Pruning enables us to position the vegetation; to regulate and balance the plant. In other words, the first consequence is that through pruning we can steer the plant towards a higher or controlled production, which is what we do at the wineries of Familia Martínez Bujanda. Obtaining wines with characteristics taken from the environment can only be achieved with balanced plants, with sufficient vegetation to withstand the adverse conditions of drought, for example, but also not so excessive that they ‘consume’ the sap and nutrients that the bunches and fruit require.
Pruning is a delicate operation, in that it is an ‘amputation’, which involves cutting organs from the plant. These wounds must be allowed to heal properly and even be disinfected using appropriate products. In this respect, we like to prune during the first cold spell of winter, that way the plant will be properly ‘cured’ when it renews its active cycle and the vine shoots will be dry when they are cut; ensuring clean shear cuts and subsequently correct healing. As a general rule, it is advisable to avoid foggy or particularly humid days when doing these tasks so as to facilitate the healing process.

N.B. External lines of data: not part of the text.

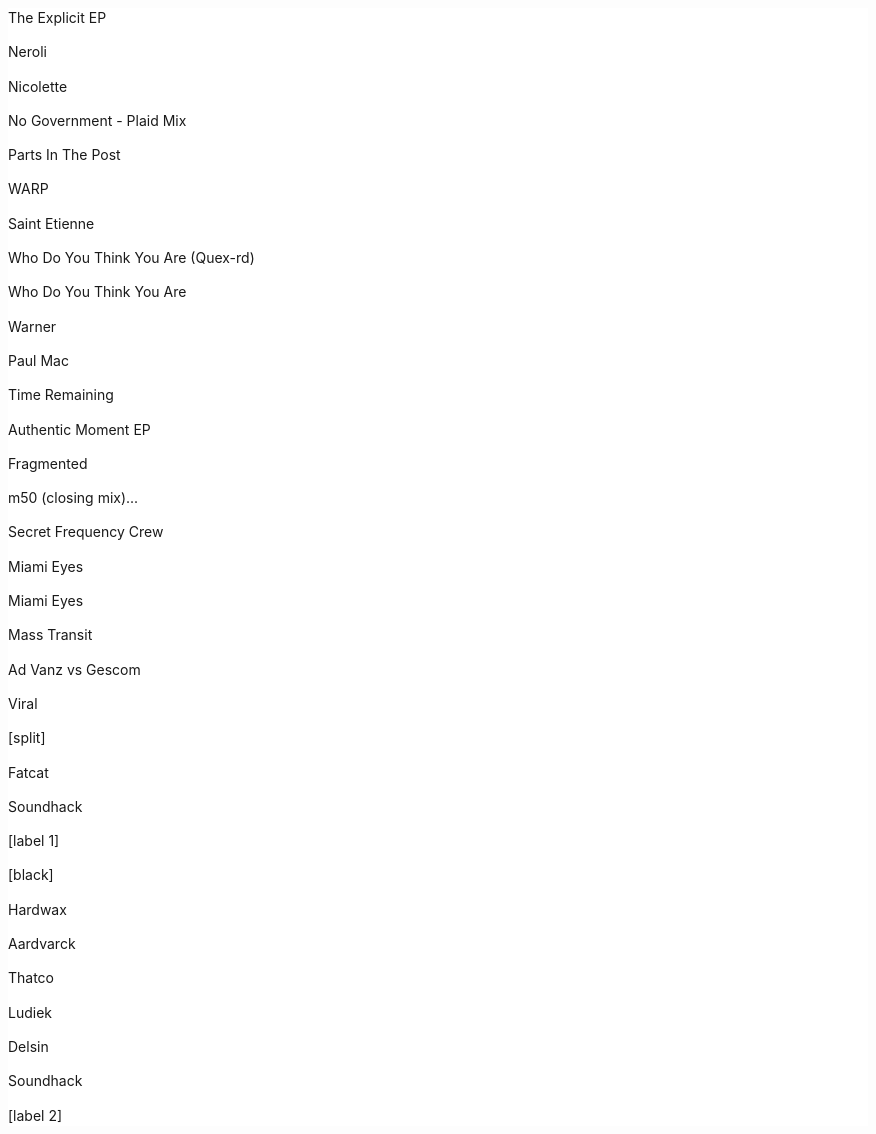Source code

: The Explicit EP

Neroli

Nicolette

No Government - Plaid Mix

Parts In The Post

WARP

Saint Etienne

Who Do You Think You Are (Quex-rd)

Who Do You Think You Are

Warner

Paul Mac

Time Remaining

Authentic Moment EP

Fragmented

m50 (closing mix)...

Secret Frequency Crew

Miami Eyes

Miami Eyes

Mass Transit

Ad Vanz vs Gescom

Viral

\[split\]

Fatcat

Soundhack

\[label 1\]

\[black\]

Hardwax

Aardvarck

Thatco

Ludiek

Delsin

Soundhack

\[label 2\]
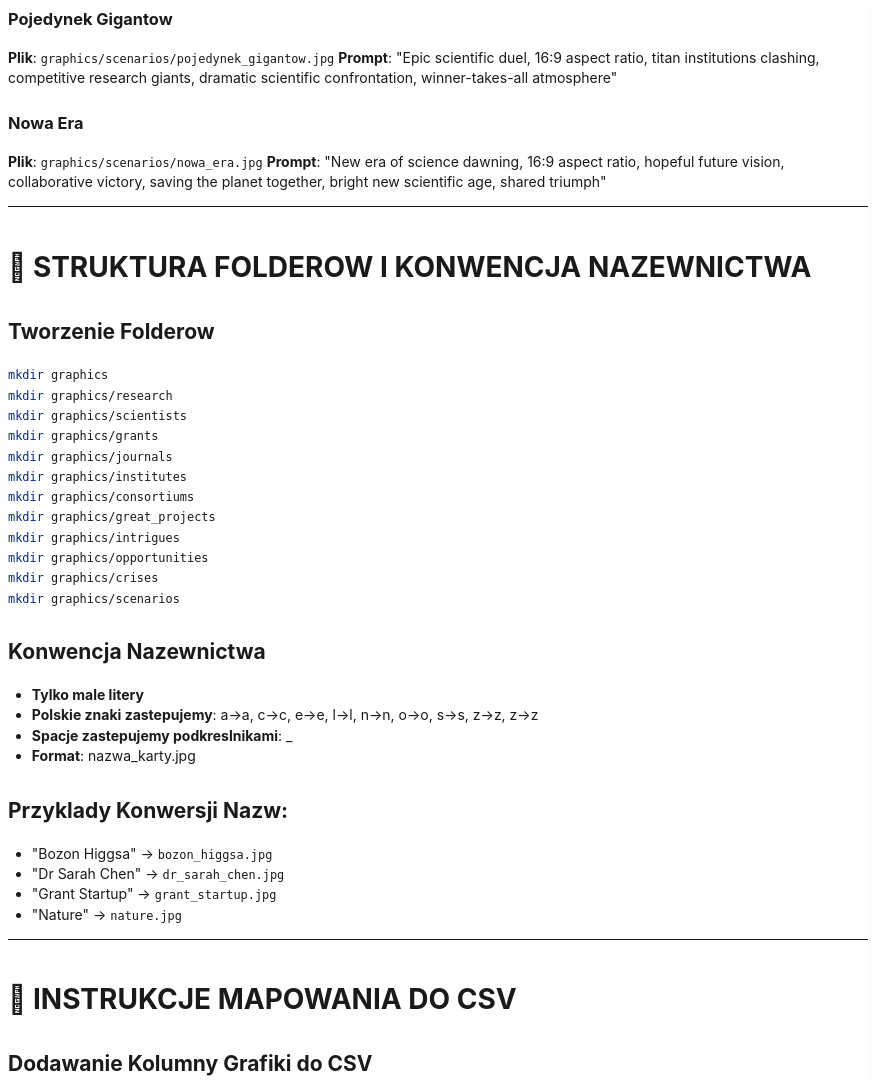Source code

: ### Pojedynek Gigantow
**Plik**: `graphics/scenarios/pojedynek_gigantow.jpg`
**Prompt**: "Epic scientific duel, 16:9 aspect ratio, titan institutions clashing, competitive research giants, dramatic scientific confrontation, winner-takes-all atmosphere"

### Nowa Era
**Plik**: `graphics/scenarios/nowa_era.jpg`
**Prompt**: "New era of science dawning, 16:9 aspect ratio, hopeful future vision, collaborative victory, saving the planet together, bright new scientific age, shared triumph"

---

# 📁 STRUKTURA FOLDEROW I KONWENCJA NAZEWNICTWA

## Tworzenie Folderow
```bash
mkdir graphics
mkdir graphics/research
mkdir graphics/scientists
mkdir graphics/grants
mkdir graphics/journals
mkdir graphics/institutes
mkdir graphics/consortiums
mkdir graphics/great_projects
mkdir graphics/intrigues
mkdir graphics/opportunities
mkdir graphics/crises
mkdir graphics/scenarios
```

## Konwencja Nazewnictwa
- **Tylko male litery**
- **Polskie znaki zastepujemy**: a→a, c→c, e→e, l→l, n→n, o→o, s→s, z→z, z→z
- **Spacje zastepujemy podkreslnikami**: _
- **Format**: nazwa_karty.jpg

## Przyklady Konwersji Nazw:
- "Bozon Higgsa" → `bozon_higgsa.jpg`
- "Dr Sarah Chen" → `dr_sarah_chen.jpg`
- "Grant Startup" → `grant_startup.jpg`
- "Nature" → `nature.jpg`

---

# 🔗 INSTRUKCJE MAPOWANIA DO CSV

## Dodawanie Kolumny Grafiki do CSV
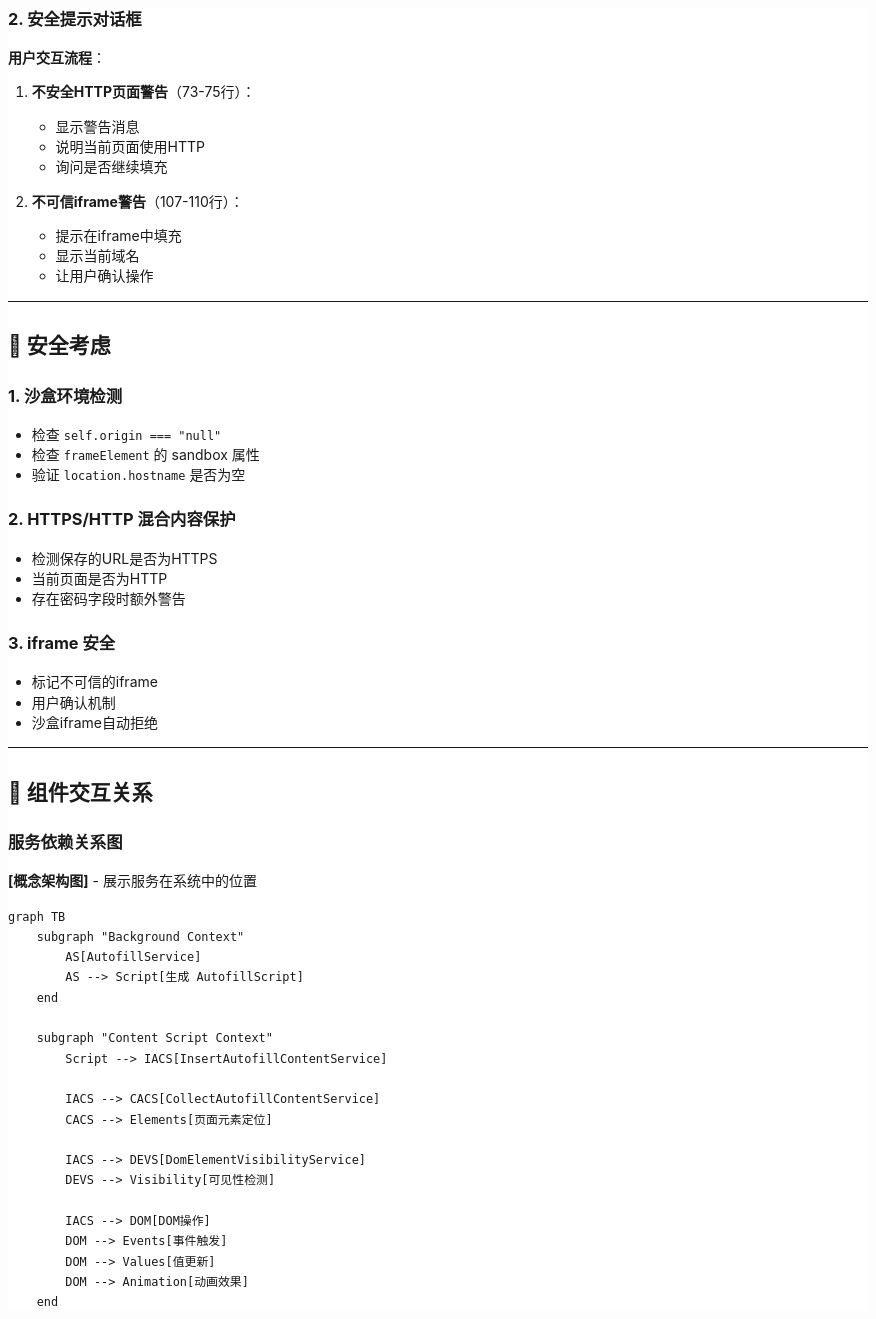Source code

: ### 2. 安全提示对话框

**用户交互流程**：

1. **不安全HTTP页面警告**（73-75行）：
   - 显示警告消息
   - 说明当前页面使用HTTP
   - 询问是否继续填充

2. **不可信iframe警告**（107-110行）：
   - 提示在iframe中填充
   - 显示当前域名
   - 让用户确认操作

---

## 🔐 安全考虑

### 1. 沙盒环境检测

- 检查 `self.origin === "null"`
- 检查 `frameElement` 的 sandbox 属性
- 验证 `location.hostname` 是否为空

### 2. HTTPS/HTTP 混合内容保护

- 检测保存的URL是否为HTTPS
- 当前页面是否为HTTP
- 存在密码字段时额外警告

### 3. iframe 安全

- 标记不可信的iframe
- 用户确认机制
- 沙盒iframe自动拒绝

---

## 🔗 组件交互关系

### 服务依赖关系图

**[概念架构图]** - 展示服务在系统中的位置

```mermaid
graph TB
    subgraph "Background Context"
        AS[AutofillService]
        AS --> Script[生成 AutofillScript]
    end

    subgraph "Content Script Context"
        Script --> IACS[InsertAutofillContentService]

        IACS --> CACS[CollectAutofillContentService]
        CACS --> Elements[页面元素定位]

        IACS --> DEVS[DomElementVisibilityService]
        DEVS --> Visibility[可见性检测]

        IACS --> DOM[DOM操作]
        DOM --> Events[事件触发]
        DOM --> Values[值更新]
        DOM --> Animation[动画效果]
    end
```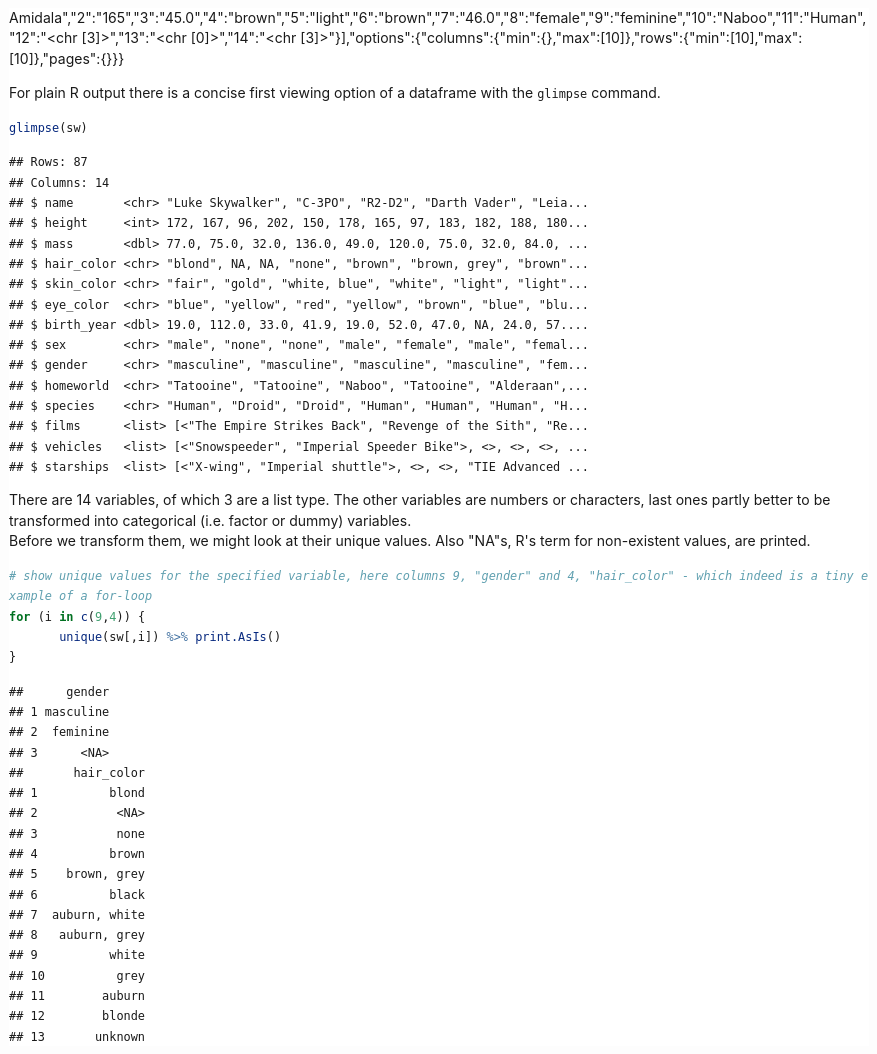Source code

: Amidala","2":"165","3":"45.0","4":"brown","5":"light","6":"brown","7":"46.0","8":"female","9":"feminine","10":"Naboo","11":"Human","12":"<chr [3]>","13":"<chr [0]>","14":"<chr [3]>"}],"options":{"columns":{"min":{},"max":[10]},"rows":{"min":[10],"max":[10]},"pages":{}}}
  </script>
</div>

For plain R output there is a concise first viewing option of a dataframe with the `glimpse` command.

```r
glimpse(sw)
```

```
## Rows: 87
## Columns: 14
## $ name       <chr> "Luke Skywalker", "C-3PO", "R2-D2", "Darth Vader", "Leia...
## $ height     <int> 172, 167, 96, 202, 150, 178, 165, 97, 183, 182, 188, 180...
## $ mass       <dbl> 77.0, 75.0, 32.0, 136.0, 49.0, 120.0, 75.0, 32.0, 84.0, ...
## $ hair_color <chr> "blond", NA, NA, "none", "brown", "brown, grey", "brown"...
## $ skin_color <chr> "fair", "gold", "white, blue", "white", "light", "light"...
## $ eye_color  <chr> "blue", "yellow", "red", "yellow", "brown", "blue", "blu...
## $ birth_year <dbl> 19.0, 112.0, 33.0, 41.9, 19.0, 52.0, 47.0, NA, 24.0, 57....
## $ sex        <chr> "male", "none", "none", "male", "female", "male", "femal...
## $ gender     <chr> "masculine", "masculine", "masculine", "masculine", "fem...
## $ homeworld  <chr> "Tatooine", "Tatooine", "Naboo", "Tatooine", "Alderaan",...
## $ species    <chr> "Human", "Droid", "Droid", "Human", "Human", "Human", "H...
## $ films      <list> [<"The Empire Strikes Back", "Revenge of the Sith", "Re...
## $ vehicles   <list> [<"Snowspeeder", "Imperial Speeder Bike">, <>, <>, <>, ...
## $ starships  <list> [<"X-wing", "Imperial shuttle">, <>, <>, "TIE Advanced ...
```

There are 14 variables, of which 3 are a list type. The other variables are numbers or characters, last ones partly better to be transformed into categorical (i.e. factor or dummy) variables.  
Before we transform them, we might look at their unique values. Also "NA"s, R's term for non-existent values, are printed.

```r
# show unique values for the specified variable, here columns 9, "gender" and 4, "hair_color" - which indeed is a tiny example of a for-loop
for (i in c(9,4)) {
       unique(sw[,i]) %>% print.AsIs()  
}
```

```
##      gender
## 1 masculine
## 2  feminine
## 3      <NA>
##       hair_color
## 1          blond
## 2           <NA>
## 3           none
## 4          brown
## 5    brown, grey
## 6          black
## 7  auburn, white
## 8   auburn, grey
## 9          white
## 10          grey
## 11        auburn
## 12        blonde
## 13       unknown
```
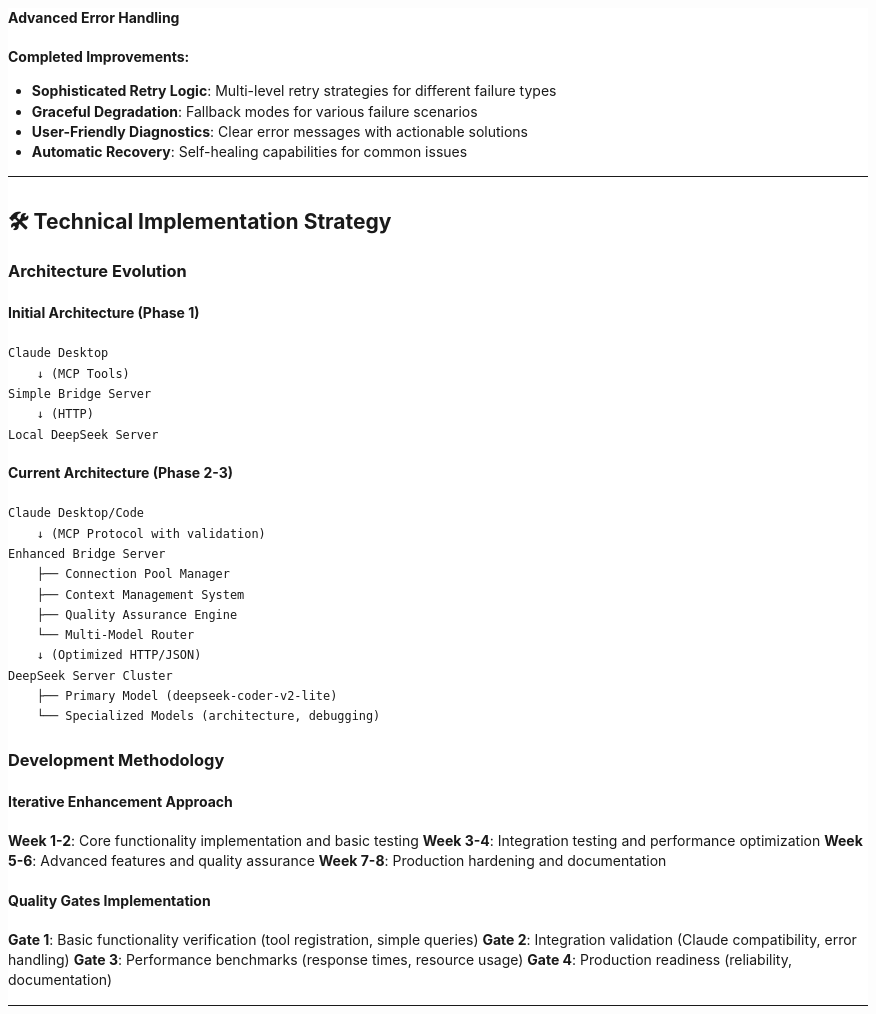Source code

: #### Advanced Error Handling
**Completed Improvements:**
- **Sophisticated Retry Logic**: Multi-level retry strategies for different failure types
- **Graceful Degradation**: Fallback modes for various failure scenarios
- **User-Friendly Diagnostics**: Clear error messages with actionable solutions
- **Automatic Recovery**: Self-healing capabilities for common issues

---

## 🛠️ Technical Implementation Strategy

### Architecture Evolution

#### Initial Architecture (Phase 1)
```
Claude Desktop
    ↓ (MCP Tools)
Simple Bridge Server
    ↓ (HTTP)
Local DeepSeek Server
```

#### Current Architecture (Phase 2-3)
```
Claude Desktop/Code
    ↓ (MCP Protocol with validation)
Enhanced Bridge Server
    ├── Connection Pool Manager
    ├── Context Management System
    ├── Quality Assurance Engine
    └── Multi-Model Router
    ↓ (Optimized HTTP/JSON)
DeepSeek Server Cluster
    ├── Primary Model (deepseek-coder-v2-lite)
    └── Specialized Models (architecture, debugging)
```

### Development Methodology

#### Iterative Enhancement Approach
**Week 1-2**: Core functionality implementation and basic testing
**Week 3-4**: Integration testing and performance optimization
**Week 5-6**: Advanced features and quality assurance
**Week 7-8**: Production hardening and documentation

#### Quality Gates Implementation
**Gate 1**: Basic functionality verification (tool registration, simple queries)
**Gate 2**: Integration validation (Claude compatibility, error handling)
**Gate 3**: Performance benchmarks (response times, resource usage)
**Gate 4**: Production readiness (reliability, documentation)

---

We can distinguish several types of pruning: vine training, to train the plant in line with the trellis system; production pruning (which we do every winter in order to balance the plant); rejuvenation pruning, which involves cutting off the arms that are dry due to the age of the vine, disease or new vine shoots; and exceptional pruning, when we act due to enforced circumstances on vines which have suffered damage due to frost or hail, for example.
As a general rule, on weak vines and shoots we leave short spurs with few buds so that the plants produce very little and can recover, whilst on strong vines and shoots we do the opposite in order to control their vitality.
We have had a strange autumn and winter, amongst the warmest on record, also with limited water, and we will see whether the true winter weather returns in February or whether the current mild conditions continue and we have early budding. For now, the winter’s work, pruning, is done and we will see how and when the plants wake up from their dormancy.